What you need to do: Print out every line of the listing below without alteration.

Entries shown:
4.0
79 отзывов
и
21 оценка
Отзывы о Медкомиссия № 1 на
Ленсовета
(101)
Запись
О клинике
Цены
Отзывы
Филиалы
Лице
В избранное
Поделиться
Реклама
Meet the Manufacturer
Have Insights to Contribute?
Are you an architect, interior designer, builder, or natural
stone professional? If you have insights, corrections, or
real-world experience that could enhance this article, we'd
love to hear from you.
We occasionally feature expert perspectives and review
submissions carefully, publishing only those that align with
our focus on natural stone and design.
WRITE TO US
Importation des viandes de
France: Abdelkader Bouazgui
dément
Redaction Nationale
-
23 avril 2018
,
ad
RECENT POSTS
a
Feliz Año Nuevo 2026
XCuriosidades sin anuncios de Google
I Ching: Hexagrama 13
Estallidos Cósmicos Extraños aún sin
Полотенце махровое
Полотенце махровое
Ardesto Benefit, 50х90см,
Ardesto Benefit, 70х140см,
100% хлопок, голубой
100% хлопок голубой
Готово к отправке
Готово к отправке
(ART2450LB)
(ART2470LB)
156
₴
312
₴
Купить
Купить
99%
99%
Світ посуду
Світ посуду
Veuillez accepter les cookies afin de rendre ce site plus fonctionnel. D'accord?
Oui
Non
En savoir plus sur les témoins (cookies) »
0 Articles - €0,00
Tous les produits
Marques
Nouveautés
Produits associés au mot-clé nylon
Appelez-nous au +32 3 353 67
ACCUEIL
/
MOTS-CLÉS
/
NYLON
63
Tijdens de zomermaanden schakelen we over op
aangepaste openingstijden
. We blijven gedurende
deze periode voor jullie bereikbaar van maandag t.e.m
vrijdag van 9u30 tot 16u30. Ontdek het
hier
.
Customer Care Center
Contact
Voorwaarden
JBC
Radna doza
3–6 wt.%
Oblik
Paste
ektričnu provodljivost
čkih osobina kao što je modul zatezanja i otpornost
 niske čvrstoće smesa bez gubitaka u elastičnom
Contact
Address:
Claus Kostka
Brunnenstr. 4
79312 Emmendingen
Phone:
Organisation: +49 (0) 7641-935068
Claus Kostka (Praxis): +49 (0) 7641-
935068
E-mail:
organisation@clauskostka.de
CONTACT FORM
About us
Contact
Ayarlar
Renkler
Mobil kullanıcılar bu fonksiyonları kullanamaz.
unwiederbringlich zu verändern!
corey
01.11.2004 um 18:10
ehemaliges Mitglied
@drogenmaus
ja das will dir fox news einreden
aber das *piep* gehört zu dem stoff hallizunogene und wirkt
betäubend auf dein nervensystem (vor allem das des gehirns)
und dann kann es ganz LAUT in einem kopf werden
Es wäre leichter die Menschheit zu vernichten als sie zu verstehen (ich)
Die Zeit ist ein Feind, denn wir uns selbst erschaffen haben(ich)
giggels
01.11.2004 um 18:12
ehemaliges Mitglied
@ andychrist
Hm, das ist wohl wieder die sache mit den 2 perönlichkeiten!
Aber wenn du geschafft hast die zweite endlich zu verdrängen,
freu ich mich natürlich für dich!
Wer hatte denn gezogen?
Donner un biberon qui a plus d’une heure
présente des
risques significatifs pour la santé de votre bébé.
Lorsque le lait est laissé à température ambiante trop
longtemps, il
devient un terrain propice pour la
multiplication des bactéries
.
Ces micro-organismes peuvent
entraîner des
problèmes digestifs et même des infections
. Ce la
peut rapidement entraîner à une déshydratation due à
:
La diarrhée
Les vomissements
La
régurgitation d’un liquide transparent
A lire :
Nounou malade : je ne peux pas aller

Task solution:
4.0
79 отзывов
и
21 оценка
Отзывы о Медкомиссия № 1 на
Ленсовета
(101)
Запись
О клинике
Цены
Отзывы
Филиалы
Лице
В избранное
Поделиться
Реклама
Meet the Manufacturer
Have Insights to Contribute?
Are you an architect, interior designer, builder, or natural
stone professional? If you have insights, corrections, or
real-world experience that could enhance this article, we'd
love to hear from you.
We occasionally feature expert perspectives and review
submissions carefully, publishing only those that align with
our focus on natural stone and design.
WRITE TO US
Importation des viandes de
France: Abdelkader Bouazgui
dément
Redaction Nationale
-
23 avril 2018
,
ad
RECENT POSTS
a
Feliz Año Nuevo 2026
XCuriosidades sin anuncios de Google
I Ching: Hexagrama 13
Estallidos Cósmicos Extraños aún sin
Полотенце махровое
Полотенце махровое
Ardesto Benefit, 50х90см,
Ardesto Benefit, 70х140см,
100% хлопок, голубой
100% хлопок голубой
Готово к отправке
Готово к отправке
(ART2450LB)
(ART2470LB)
156
₴
312
₴
Купить
Купить
99%
99%
Світ посуду
Світ посуду
Veuillez accepter les cookies afin de rendre ce site plus fonctionnel. D'accord?
Oui
Non
En savoir plus sur les témoins (cookies) »
0 Articles - €0,00
Tous les produits
Marques
Nouveautés
Produits associés au mot-clé nylon
Appelez-nous au +32 3 353 67
ACCUEIL
/
MOTS-CLÉS
/
NYLON
63
Tijdens de zomermaanden schakelen we over op
aangepaste openingstijden
. We blijven gedurende
deze periode voor jullie bereikbaar van maandag t.e.m
vrijdag van 9u30 tot 16u30. Ontdek het
hier
.
Customer Care Center
Contact
Voorwaarden
JBC
Radna doza
3–6 wt.%
Oblik
Paste
ektričnu provodljivost
čkih osobina kao što je modul zatezanja i otpornost
 niske čvrstoće smesa bez gubitaka u elastičnom
Contact
Address:
Claus Kostka
Brunnenstr. 4
79312 Emmendingen
Phone:
Organisation: +49 (0) 7641-935068
Claus Kostka (Praxis): +49 (0) 7641-
935068
E-mail:
organisation@clauskostka.de
CONTACT FORM
About us
Contact
Ayarlar
Renkler
Mobil kullanıcılar bu fonksiyonları kullanamaz.
unwiederbringlich zu verändern!
corey
01.11.2004 um 18:10
ehemaliges Mitglied
@drogenmaus
ja das will dir fox news einreden
aber das *piep* gehört zu dem stoff hallizunogene und wirkt
betäubend auf dein nervensystem (vor allem das des gehirns)
und dann kann es ganz LAUT in einem kopf werden
Es wäre leichter die Menschheit zu vernichten als sie zu verstehen (ich)
Die Zeit ist ein Feind, denn wir uns selbst erschaffen haben(ich)
giggels
01.11.2004 um 18:12
ehemaliges Mitglied
@ andychrist
Hm, das ist wohl wieder die sache mit den 2 perönlichkeiten!
Aber wenn du geschafft hast die zweite endlich zu verdrängen,
freu ich mich natürlich für dich!
Wer hatte denn gezogen?
Donner un biberon qui a plus d’une heure
présente des
risques significatifs pour la santé de votre bébé.
Lorsque le lait est laissé à température ambiante trop
longtemps, il
devient un terrain propice pour la
multiplication des bactéries
.
Ces micro-organismes peuvent
entraîner des
problèmes digestifs et même des infections
. Ce la
peut rapidement entraîner à une déshydratation due à
:
La diarrhée
Les vomissements
La
régurgitation d’un liquide transparent
A lire :
Nounou malade : je ne peux pas aller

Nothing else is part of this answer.